**EXERCISE DETAILS**
Determine how many lines in the data below contain "reveals" and write only that number.

**TASK INPUT**
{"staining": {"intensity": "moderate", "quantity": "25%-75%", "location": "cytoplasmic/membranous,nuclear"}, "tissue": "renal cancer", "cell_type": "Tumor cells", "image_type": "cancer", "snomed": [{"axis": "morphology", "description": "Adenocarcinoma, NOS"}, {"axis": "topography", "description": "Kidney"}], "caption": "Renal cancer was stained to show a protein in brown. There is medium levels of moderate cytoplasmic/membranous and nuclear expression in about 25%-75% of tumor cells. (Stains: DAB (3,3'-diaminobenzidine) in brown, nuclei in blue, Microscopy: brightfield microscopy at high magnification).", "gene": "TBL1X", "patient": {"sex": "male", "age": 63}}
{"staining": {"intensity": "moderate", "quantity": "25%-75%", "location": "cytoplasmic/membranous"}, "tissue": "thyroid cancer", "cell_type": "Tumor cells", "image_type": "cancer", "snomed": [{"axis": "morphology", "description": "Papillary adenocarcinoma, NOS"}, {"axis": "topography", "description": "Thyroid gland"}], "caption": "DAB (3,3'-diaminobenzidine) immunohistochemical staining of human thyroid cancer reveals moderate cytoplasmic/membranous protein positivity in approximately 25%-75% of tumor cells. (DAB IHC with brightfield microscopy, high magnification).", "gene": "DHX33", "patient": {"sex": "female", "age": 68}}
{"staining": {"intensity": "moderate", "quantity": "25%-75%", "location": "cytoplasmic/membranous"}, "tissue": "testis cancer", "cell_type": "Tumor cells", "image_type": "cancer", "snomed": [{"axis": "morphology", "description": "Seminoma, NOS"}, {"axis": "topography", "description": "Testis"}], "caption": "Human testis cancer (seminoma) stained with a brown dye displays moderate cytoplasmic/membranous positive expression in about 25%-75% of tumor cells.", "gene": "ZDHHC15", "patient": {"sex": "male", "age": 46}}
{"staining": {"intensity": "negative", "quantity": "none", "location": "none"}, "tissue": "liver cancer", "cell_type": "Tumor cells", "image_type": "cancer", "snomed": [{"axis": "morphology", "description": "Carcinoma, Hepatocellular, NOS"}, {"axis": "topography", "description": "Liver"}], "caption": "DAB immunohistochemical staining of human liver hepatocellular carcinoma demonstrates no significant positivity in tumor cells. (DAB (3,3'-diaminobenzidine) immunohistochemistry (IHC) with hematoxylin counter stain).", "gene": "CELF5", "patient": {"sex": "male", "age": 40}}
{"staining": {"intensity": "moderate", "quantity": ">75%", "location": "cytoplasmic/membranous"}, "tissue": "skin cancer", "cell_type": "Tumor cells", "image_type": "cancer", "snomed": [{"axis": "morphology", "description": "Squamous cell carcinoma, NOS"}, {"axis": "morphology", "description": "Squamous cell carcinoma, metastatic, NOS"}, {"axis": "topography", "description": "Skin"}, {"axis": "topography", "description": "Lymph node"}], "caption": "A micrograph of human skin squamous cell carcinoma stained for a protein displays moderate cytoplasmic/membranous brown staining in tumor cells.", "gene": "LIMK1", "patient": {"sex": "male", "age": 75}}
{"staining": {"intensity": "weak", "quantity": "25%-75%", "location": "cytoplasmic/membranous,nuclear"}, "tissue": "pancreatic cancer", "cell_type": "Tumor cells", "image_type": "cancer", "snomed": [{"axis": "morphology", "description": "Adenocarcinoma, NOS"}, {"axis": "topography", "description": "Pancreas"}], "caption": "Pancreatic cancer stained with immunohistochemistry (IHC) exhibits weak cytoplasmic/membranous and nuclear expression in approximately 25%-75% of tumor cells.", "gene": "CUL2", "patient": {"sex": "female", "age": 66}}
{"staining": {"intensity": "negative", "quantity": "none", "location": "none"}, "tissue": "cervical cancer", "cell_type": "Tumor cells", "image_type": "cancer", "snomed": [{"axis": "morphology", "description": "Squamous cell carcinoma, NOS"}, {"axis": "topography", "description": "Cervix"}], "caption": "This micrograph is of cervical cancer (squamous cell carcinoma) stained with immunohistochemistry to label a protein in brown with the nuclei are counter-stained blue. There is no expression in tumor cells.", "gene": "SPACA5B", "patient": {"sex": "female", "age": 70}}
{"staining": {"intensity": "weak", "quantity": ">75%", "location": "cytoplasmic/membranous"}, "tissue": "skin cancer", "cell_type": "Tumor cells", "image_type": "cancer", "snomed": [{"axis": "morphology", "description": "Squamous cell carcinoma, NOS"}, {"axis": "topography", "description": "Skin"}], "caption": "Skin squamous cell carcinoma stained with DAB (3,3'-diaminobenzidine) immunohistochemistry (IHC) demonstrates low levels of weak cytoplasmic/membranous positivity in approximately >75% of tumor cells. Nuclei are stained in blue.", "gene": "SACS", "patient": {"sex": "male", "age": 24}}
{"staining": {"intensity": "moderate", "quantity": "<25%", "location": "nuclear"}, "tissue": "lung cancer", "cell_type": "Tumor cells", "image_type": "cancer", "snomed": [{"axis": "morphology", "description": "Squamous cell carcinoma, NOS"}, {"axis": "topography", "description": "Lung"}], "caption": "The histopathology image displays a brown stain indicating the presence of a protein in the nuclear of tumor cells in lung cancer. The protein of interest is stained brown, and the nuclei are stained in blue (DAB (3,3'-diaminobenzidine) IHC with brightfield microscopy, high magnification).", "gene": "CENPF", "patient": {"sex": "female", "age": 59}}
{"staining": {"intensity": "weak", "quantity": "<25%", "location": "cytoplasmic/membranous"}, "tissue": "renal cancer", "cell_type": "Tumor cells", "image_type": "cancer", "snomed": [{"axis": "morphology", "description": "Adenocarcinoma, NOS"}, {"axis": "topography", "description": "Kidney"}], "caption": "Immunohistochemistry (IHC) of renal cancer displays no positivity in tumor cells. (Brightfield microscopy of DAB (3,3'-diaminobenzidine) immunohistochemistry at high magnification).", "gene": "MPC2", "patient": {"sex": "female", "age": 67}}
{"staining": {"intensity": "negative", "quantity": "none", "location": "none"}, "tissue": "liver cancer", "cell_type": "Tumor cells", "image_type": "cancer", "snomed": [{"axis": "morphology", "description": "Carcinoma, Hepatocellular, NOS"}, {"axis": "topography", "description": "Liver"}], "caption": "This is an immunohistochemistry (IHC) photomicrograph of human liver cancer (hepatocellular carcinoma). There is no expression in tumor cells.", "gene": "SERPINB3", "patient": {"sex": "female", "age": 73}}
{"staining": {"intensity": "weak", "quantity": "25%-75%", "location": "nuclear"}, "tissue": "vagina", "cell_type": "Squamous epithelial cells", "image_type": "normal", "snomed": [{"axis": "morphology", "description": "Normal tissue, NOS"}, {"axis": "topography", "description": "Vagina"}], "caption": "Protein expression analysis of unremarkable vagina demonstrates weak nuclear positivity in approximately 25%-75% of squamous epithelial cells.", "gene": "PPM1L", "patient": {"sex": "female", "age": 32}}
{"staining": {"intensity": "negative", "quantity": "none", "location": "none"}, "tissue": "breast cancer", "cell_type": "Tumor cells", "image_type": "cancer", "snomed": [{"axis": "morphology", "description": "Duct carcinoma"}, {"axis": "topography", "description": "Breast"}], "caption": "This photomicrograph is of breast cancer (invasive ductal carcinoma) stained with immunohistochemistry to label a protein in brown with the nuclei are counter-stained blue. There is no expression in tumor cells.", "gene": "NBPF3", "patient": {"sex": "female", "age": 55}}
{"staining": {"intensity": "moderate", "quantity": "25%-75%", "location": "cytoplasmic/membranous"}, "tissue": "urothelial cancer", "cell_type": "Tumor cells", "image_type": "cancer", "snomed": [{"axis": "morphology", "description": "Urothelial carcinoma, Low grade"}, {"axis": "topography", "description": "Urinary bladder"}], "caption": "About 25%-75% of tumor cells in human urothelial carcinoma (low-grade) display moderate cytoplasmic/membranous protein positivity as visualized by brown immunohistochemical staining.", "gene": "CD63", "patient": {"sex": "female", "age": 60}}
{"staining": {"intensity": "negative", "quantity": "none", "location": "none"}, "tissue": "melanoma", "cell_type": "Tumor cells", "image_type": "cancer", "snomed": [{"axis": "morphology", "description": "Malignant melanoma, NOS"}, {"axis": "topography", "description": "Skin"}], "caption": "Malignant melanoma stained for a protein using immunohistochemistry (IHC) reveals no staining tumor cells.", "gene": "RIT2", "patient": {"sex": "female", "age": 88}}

**TASK ANSWER**
2